== SELECTED EXTRACT
Bad books. Bad, BAD books.

In one of the Sundays they had a feature (notice I'm not naming either the paper - Murdoch!!! - or the writer - career misogynist!!) about books that made you see red. I had this idea way back in my previous job, maybe a nicely arranged display of "Our Least Favourite Books", but was told by my manager that there was no way Head Office would allow it.. No surprise really. What was interesting about the whole exercise, though, was the fact that pretty much all the stuff the (literary) contributors hated was in the genre of .. any guesses? Oh yes, our old friend "literary fiction" (rabbit ears back atcha, Rol). While I can see that it's possible to get worked up over the fact that someone other than oneself/one's husband/one's best friend won the Booker, or that some Old Dead Guy is lauded as a great figure of the literary world and you secretly have a chip about him because he's posh/common/gay/rich/a man, I have to say that most of the worst books I've ever read have been bad because they were just badly-written. Or unimaginative. Or, in the case of childrens' books, a downright exercise in cynical money-grabbing, like the Rainbow Fairies series - there are 60-odd of them so far, with many many more in the offing, and they work on the publishing principle that little girls will buy ANYTHING, regardless of tissue-thin plot, as long as it's pink and/or sparkly, and the title contains the words "Fairy", "Ballet" or "Unicorn". In fact there's a new (non-Rainbow Fairy) series that has all three - a fairy ballet school with talking pets, including a unicorn (and the cover's glittery!!!!). Now that makes me see red. But after my last post about literary snobbery I should just point out that none of this means I think children should be shackled to Dickens from an early age - after all, if you don't read crap you'll never learn to enjoy the good stuff...!
====
== DATASET EXCERPTS
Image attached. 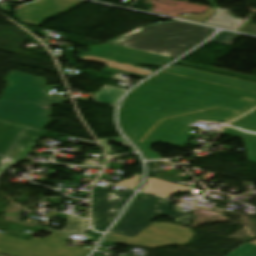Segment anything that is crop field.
<instances>
[{
  "label": "crop field",
  "mask_w": 256,
  "mask_h": 256,
  "mask_svg": "<svg viewBox=\"0 0 256 256\" xmlns=\"http://www.w3.org/2000/svg\"><path fill=\"white\" fill-rule=\"evenodd\" d=\"M46 132L0 119V176L17 164Z\"/></svg>",
  "instance_id": "obj_6"
},
{
  "label": "crop field",
  "mask_w": 256,
  "mask_h": 256,
  "mask_svg": "<svg viewBox=\"0 0 256 256\" xmlns=\"http://www.w3.org/2000/svg\"><path fill=\"white\" fill-rule=\"evenodd\" d=\"M224 130L228 131V136L240 137L244 139L249 160L256 162V135L248 134L229 126L225 127Z\"/></svg>",
  "instance_id": "obj_13"
},
{
  "label": "crop field",
  "mask_w": 256,
  "mask_h": 256,
  "mask_svg": "<svg viewBox=\"0 0 256 256\" xmlns=\"http://www.w3.org/2000/svg\"><path fill=\"white\" fill-rule=\"evenodd\" d=\"M213 13H214L213 9H209L206 13L202 15H198V14L181 15L178 18L193 20V21L202 23L204 20L210 17Z\"/></svg>",
  "instance_id": "obj_19"
},
{
  "label": "crop field",
  "mask_w": 256,
  "mask_h": 256,
  "mask_svg": "<svg viewBox=\"0 0 256 256\" xmlns=\"http://www.w3.org/2000/svg\"><path fill=\"white\" fill-rule=\"evenodd\" d=\"M110 46L111 45H109V44H103L102 50L90 47L88 54H90L92 56L102 57V58L109 60Z\"/></svg>",
  "instance_id": "obj_17"
},
{
  "label": "crop field",
  "mask_w": 256,
  "mask_h": 256,
  "mask_svg": "<svg viewBox=\"0 0 256 256\" xmlns=\"http://www.w3.org/2000/svg\"><path fill=\"white\" fill-rule=\"evenodd\" d=\"M103 147L105 148V150L107 151V153L112 152L110 146H108V145H103Z\"/></svg>",
  "instance_id": "obj_26"
},
{
  "label": "crop field",
  "mask_w": 256,
  "mask_h": 256,
  "mask_svg": "<svg viewBox=\"0 0 256 256\" xmlns=\"http://www.w3.org/2000/svg\"><path fill=\"white\" fill-rule=\"evenodd\" d=\"M9 82L0 98V118L46 129L50 120V105H63L66 99L49 97L45 78L11 71Z\"/></svg>",
  "instance_id": "obj_2"
},
{
  "label": "crop field",
  "mask_w": 256,
  "mask_h": 256,
  "mask_svg": "<svg viewBox=\"0 0 256 256\" xmlns=\"http://www.w3.org/2000/svg\"><path fill=\"white\" fill-rule=\"evenodd\" d=\"M181 40H186V41H190V42H194V43H199L200 41H202L203 39L194 35H187L185 36L183 39Z\"/></svg>",
  "instance_id": "obj_24"
},
{
  "label": "crop field",
  "mask_w": 256,
  "mask_h": 256,
  "mask_svg": "<svg viewBox=\"0 0 256 256\" xmlns=\"http://www.w3.org/2000/svg\"><path fill=\"white\" fill-rule=\"evenodd\" d=\"M125 91H126L125 89H120V88H115V87H110V86H104L97 95H99L101 93H106V94H109V95H111L114 98L119 100V98L122 96V94Z\"/></svg>",
  "instance_id": "obj_20"
},
{
  "label": "crop field",
  "mask_w": 256,
  "mask_h": 256,
  "mask_svg": "<svg viewBox=\"0 0 256 256\" xmlns=\"http://www.w3.org/2000/svg\"><path fill=\"white\" fill-rule=\"evenodd\" d=\"M87 227H88V220L69 215L67 225L62 230V232L71 233V234L73 233L84 234L86 232Z\"/></svg>",
  "instance_id": "obj_15"
},
{
  "label": "crop field",
  "mask_w": 256,
  "mask_h": 256,
  "mask_svg": "<svg viewBox=\"0 0 256 256\" xmlns=\"http://www.w3.org/2000/svg\"><path fill=\"white\" fill-rule=\"evenodd\" d=\"M253 246H254V244L247 243V244L243 245L242 247H240L239 249H237L236 251L229 254L228 256H239Z\"/></svg>",
  "instance_id": "obj_23"
},
{
  "label": "crop field",
  "mask_w": 256,
  "mask_h": 256,
  "mask_svg": "<svg viewBox=\"0 0 256 256\" xmlns=\"http://www.w3.org/2000/svg\"><path fill=\"white\" fill-rule=\"evenodd\" d=\"M170 208L166 199L139 193L112 232L134 238L159 216L188 227L193 217L172 213Z\"/></svg>",
  "instance_id": "obj_4"
},
{
  "label": "crop field",
  "mask_w": 256,
  "mask_h": 256,
  "mask_svg": "<svg viewBox=\"0 0 256 256\" xmlns=\"http://www.w3.org/2000/svg\"><path fill=\"white\" fill-rule=\"evenodd\" d=\"M110 60L132 65L143 64L162 67L167 62L173 60L134 49L119 47L112 45Z\"/></svg>",
  "instance_id": "obj_11"
},
{
  "label": "crop field",
  "mask_w": 256,
  "mask_h": 256,
  "mask_svg": "<svg viewBox=\"0 0 256 256\" xmlns=\"http://www.w3.org/2000/svg\"><path fill=\"white\" fill-rule=\"evenodd\" d=\"M164 72L174 73V74L195 78V79H199V80H203L211 83L223 84V85H227V86H231V87L256 93V84L248 83V82H244V81H240V80H236V79H232V78H228V77H224V76H220L212 73H207V72L180 67L176 65L169 67L168 69L164 70Z\"/></svg>",
  "instance_id": "obj_10"
},
{
  "label": "crop field",
  "mask_w": 256,
  "mask_h": 256,
  "mask_svg": "<svg viewBox=\"0 0 256 256\" xmlns=\"http://www.w3.org/2000/svg\"><path fill=\"white\" fill-rule=\"evenodd\" d=\"M93 256H105V255H101V254L95 253Z\"/></svg>",
  "instance_id": "obj_27"
},
{
  "label": "crop field",
  "mask_w": 256,
  "mask_h": 256,
  "mask_svg": "<svg viewBox=\"0 0 256 256\" xmlns=\"http://www.w3.org/2000/svg\"><path fill=\"white\" fill-rule=\"evenodd\" d=\"M95 191L97 194L93 196V224L96 230L104 231L110 219L132 191L127 190L122 195L107 192L101 188Z\"/></svg>",
  "instance_id": "obj_9"
},
{
  "label": "crop field",
  "mask_w": 256,
  "mask_h": 256,
  "mask_svg": "<svg viewBox=\"0 0 256 256\" xmlns=\"http://www.w3.org/2000/svg\"><path fill=\"white\" fill-rule=\"evenodd\" d=\"M230 125L252 133H256V110Z\"/></svg>",
  "instance_id": "obj_16"
},
{
  "label": "crop field",
  "mask_w": 256,
  "mask_h": 256,
  "mask_svg": "<svg viewBox=\"0 0 256 256\" xmlns=\"http://www.w3.org/2000/svg\"><path fill=\"white\" fill-rule=\"evenodd\" d=\"M159 103L155 100L130 94L124 101L120 110V120L124 132H128L130 127L136 122L140 114L131 112L137 105H143L150 110H155Z\"/></svg>",
  "instance_id": "obj_12"
},
{
  "label": "crop field",
  "mask_w": 256,
  "mask_h": 256,
  "mask_svg": "<svg viewBox=\"0 0 256 256\" xmlns=\"http://www.w3.org/2000/svg\"><path fill=\"white\" fill-rule=\"evenodd\" d=\"M93 99H95L96 103H100V104H104V105H108V106H112L115 107L116 103L118 100L114 99L113 97L109 96V95H105L102 94L100 96H95L93 97Z\"/></svg>",
  "instance_id": "obj_21"
},
{
  "label": "crop field",
  "mask_w": 256,
  "mask_h": 256,
  "mask_svg": "<svg viewBox=\"0 0 256 256\" xmlns=\"http://www.w3.org/2000/svg\"><path fill=\"white\" fill-rule=\"evenodd\" d=\"M101 144H107L108 141H114L115 144L134 150L129 144H127L122 138H107L99 140Z\"/></svg>",
  "instance_id": "obj_22"
},
{
  "label": "crop field",
  "mask_w": 256,
  "mask_h": 256,
  "mask_svg": "<svg viewBox=\"0 0 256 256\" xmlns=\"http://www.w3.org/2000/svg\"><path fill=\"white\" fill-rule=\"evenodd\" d=\"M83 2L75 0H35L16 8L14 10L16 11L15 17L20 22L38 26L54 14L58 12L66 13ZM65 3L68 4L65 5ZM18 12L21 13L18 14Z\"/></svg>",
  "instance_id": "obj_8"
},
{
  "label": "crop field",
  "mask_w": 256,
  "mask_h": 256,
  "mask_svg": "<svg viewBox=\"0 0 256 256\" xmlns=\"http://www.w3.org/2000/svg\"><path fill=\"white\" fill-rule=\"evenodd\" d=\"M132 93L153 98L160 103L155 111L142 106L136 107L133 111L140 113L141 117L127 133L144 150L148 159H161L159 154L150 150L158 141L183 148L193 135V128L189 125L195 121L227 123L256 106L255 93L164 72ZM215 107L220 109L164 120L143 142L140 141L163 118Z\"/></svg>",
  "instance_id": "obj_1"
},
{
  "label": "crop field",
  "mask_w": 256,
  "mask_h": 256,
  "mask_svg": "<svg viewBox=\"0 0 256 256\" xmlns=\"http://www.w3.org/2000/svg\"><path fill=\"white\" fill-rule=\"evenodd\" d=\"M238 36V34L223 32L212 40V42L232 44Z\"/></svg>",
  "instance_id": "obj_18"
},
{
  "label": "crop field",
  "mask_w": 256,
  "mask_h": 256,
  "mask_svg": "<svg viewBox=\"0 0 256 256\" xmlns=\"http://www.w3.org/2000/svg\"><path fill=\"white\" fill-rule=\"evenodd\" d=\"M212 32L210 28L173 21L139 28L108 43L175 58L196 45L179 41L182 37L194 34L206 38Z\"/></svg>",
  "instance_id": "obj_3"
},
{
  "label": "crop field",
  "mask_w": 256,
  "mask_h": 256,
  "mask_svg": "<svg viewBox=\"0 0 256 256\" xmlns=\"http://www.w3.org/2000/svg\"><path fill=\"white\" fill-rule=\"evenodd\" d=\"M254 249H256V246H254L253 248H251L250 250H248V251L245 252L244 254H246V253H248V252H250V251H252V250H254ZM244 254H242L241 256H243ZM247 256H256V251H254V252L248 254Z\"/></svg>",
  "instance_id": "obj_25"
},
{
  "label": "crop field",
  "mask_w": 256,
  "mask_h": 256,
  "mask_svg": "<svg viewBox=\"0 0 256 256\" xmlns=\"http://www.w3.org/2000/svg\"><path fill=\"white\" fill-rule=\"evenodd\" d=\"M69 234L54 232L49 237L28 240L0 233V254L8 256H86L90 250L67 248Z\"/></svg>",
  "instance_id": "obj_5"
},
{
  "label": "crop field",
  "mask_w": 256,
  "mask_h": 256,
  "mask_svg": "<svg viewBox=\"0 0 256 256\" xmlns=\"http://www.w3.org/2000/svg\"><path fill=\"white\" fill-rule=\"evenodd\" d=\"M195 235L194 230L170 223H153L134 239L109 234L105 242L154 248L166 245L188 243Z\"/></svg>",
  "instance_id": "obj_7"
},
{
  "label": "crop field",
  "mask_w": 256,
  "mask_h": 256,
  "mask_svg": "<svg viewBox=\"0 0 256 256\" xmlns=\"http://www.w3.org/2000/svg\"><path fill=\"white\" fill-rule=\"evenodd\" d=\"M205 23L218 27L234 29L237 28L242 21L233 19L227 12L217 10V14Z\"/></svg>",
  "instance_id": "obj_14"
},
{
  "label": "crop field",
  "mask_w": 256,
  "mask_h": 256,
  "mask_svg": "<svg viewBox=\"0 0 256 256\" xmlns=\"http://www.w3.org/2000/svg\"><path fill=\"white\" fill-rule=\"evenodd\" d=\"M251 243H255V244H256V240H255V241H253V242H251Z\"/></svg>",
  "instance_id": "obj_28"
}]
</instances>
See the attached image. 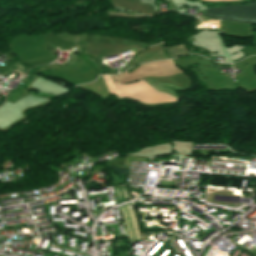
====
- _TASK STATEMENT_
Using the post about bad books, answer each item on its own line:
1. What display did the writer once want to set up in a previous job?
2. Which genre did most of the books the contributors hated belong to?
3. Roughly how many Rainbow Fairies books does the writer say exist so far?

- _RESPONSE_
1. A display of "Our Least Favourite Books."
2. Literary fiction.
3. About 60 ("60-odd").